8/31 – prayers for the people down there and their families. i was listening to the radio today and i was amazed that every station, every single station is doing something about hurricane relief. so many good hearts out there.

Looking back on it, I don’t think the severity of the situation hit me until spring when I found my way back to New Orleans and in the Ninth Ward analyzing levee failures and gutting houses.  Gutting houses.  It sounds so…violent.  But I guess water-logged photo albums, rotting foundations, and toxic refrigerator innards are nothing to smile about.  The damage was/still is something that is impossible to wrap my head around.  Sure, you can put a number on it; sure, you can put a price on rebuilding this or that, but it is impossible to know how much was lost in memories, in people.

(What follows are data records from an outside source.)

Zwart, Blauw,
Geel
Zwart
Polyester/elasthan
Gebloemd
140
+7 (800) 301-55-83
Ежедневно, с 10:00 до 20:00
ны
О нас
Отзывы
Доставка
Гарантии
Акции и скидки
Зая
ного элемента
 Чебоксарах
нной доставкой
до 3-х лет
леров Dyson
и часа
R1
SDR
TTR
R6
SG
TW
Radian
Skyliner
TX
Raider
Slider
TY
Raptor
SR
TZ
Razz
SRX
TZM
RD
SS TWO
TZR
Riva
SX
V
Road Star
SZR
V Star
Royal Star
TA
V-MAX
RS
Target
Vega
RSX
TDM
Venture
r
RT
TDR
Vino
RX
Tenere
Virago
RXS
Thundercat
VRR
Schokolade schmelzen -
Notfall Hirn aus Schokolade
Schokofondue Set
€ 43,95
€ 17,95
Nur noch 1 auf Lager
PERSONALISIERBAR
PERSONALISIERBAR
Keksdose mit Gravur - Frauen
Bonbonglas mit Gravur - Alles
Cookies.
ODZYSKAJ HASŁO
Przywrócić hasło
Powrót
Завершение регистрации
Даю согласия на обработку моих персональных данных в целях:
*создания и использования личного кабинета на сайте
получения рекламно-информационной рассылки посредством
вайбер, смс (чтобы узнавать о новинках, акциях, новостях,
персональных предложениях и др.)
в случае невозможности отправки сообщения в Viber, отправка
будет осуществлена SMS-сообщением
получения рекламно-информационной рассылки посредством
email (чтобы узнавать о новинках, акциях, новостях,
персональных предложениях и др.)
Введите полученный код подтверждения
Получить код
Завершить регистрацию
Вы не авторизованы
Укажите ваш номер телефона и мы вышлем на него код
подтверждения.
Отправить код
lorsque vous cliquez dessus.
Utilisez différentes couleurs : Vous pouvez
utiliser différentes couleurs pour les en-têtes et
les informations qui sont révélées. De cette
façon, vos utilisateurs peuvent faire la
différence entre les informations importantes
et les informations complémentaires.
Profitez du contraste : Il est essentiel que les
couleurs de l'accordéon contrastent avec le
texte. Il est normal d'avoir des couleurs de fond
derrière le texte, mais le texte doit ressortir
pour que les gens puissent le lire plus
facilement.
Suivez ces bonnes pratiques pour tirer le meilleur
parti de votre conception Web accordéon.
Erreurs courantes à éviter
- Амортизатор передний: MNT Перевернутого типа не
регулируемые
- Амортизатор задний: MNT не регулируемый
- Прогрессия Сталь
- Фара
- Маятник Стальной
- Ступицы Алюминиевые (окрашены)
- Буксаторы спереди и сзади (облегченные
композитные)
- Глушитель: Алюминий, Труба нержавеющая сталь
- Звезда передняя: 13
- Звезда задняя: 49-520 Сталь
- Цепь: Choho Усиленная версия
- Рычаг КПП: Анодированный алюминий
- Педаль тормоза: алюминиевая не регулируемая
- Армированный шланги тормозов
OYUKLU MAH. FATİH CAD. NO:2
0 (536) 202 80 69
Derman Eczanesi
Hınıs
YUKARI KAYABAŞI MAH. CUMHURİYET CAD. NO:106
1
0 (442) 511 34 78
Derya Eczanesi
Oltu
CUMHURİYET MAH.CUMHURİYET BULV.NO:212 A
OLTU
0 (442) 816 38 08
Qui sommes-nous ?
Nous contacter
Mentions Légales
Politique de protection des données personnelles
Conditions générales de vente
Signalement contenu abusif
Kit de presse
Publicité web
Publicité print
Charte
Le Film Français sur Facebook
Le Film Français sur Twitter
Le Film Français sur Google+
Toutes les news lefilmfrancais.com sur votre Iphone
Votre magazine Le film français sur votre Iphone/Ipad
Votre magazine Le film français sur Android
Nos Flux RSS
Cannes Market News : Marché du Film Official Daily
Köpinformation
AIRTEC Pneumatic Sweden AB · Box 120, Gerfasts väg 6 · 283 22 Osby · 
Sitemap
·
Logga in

It’s impossible to quantify the suffering in the Super Dome, in the Ninth Ward, all along the coast, living with backed up sewage, no electricity, no food, no water.

Four years later, New Orleans has come up stronger than ever.  Every Mardi Gras I’ve been to since Katrina has been bigger and more outrageous than the last.  I just got back after spending the week of New Year down there gallivanting around the city I’ve grown to know and love.  This decade has taught me how resilient the human spirit really is.  High school was great.  College, even more so.  2009’s over, and thus, the end of another chapter in this thing I call life.

…okay that was ridiculously corny.  Apologies.

I usually don’t count time in years or decades, I suppose the latter because I’ve only been alive for about two, but it just feels like wrapping up those teen-angsty days and care-free college days should be a pretty big deal, especially when landmarked with such huge events.  And what’s a better time to do it than at the end of a decade?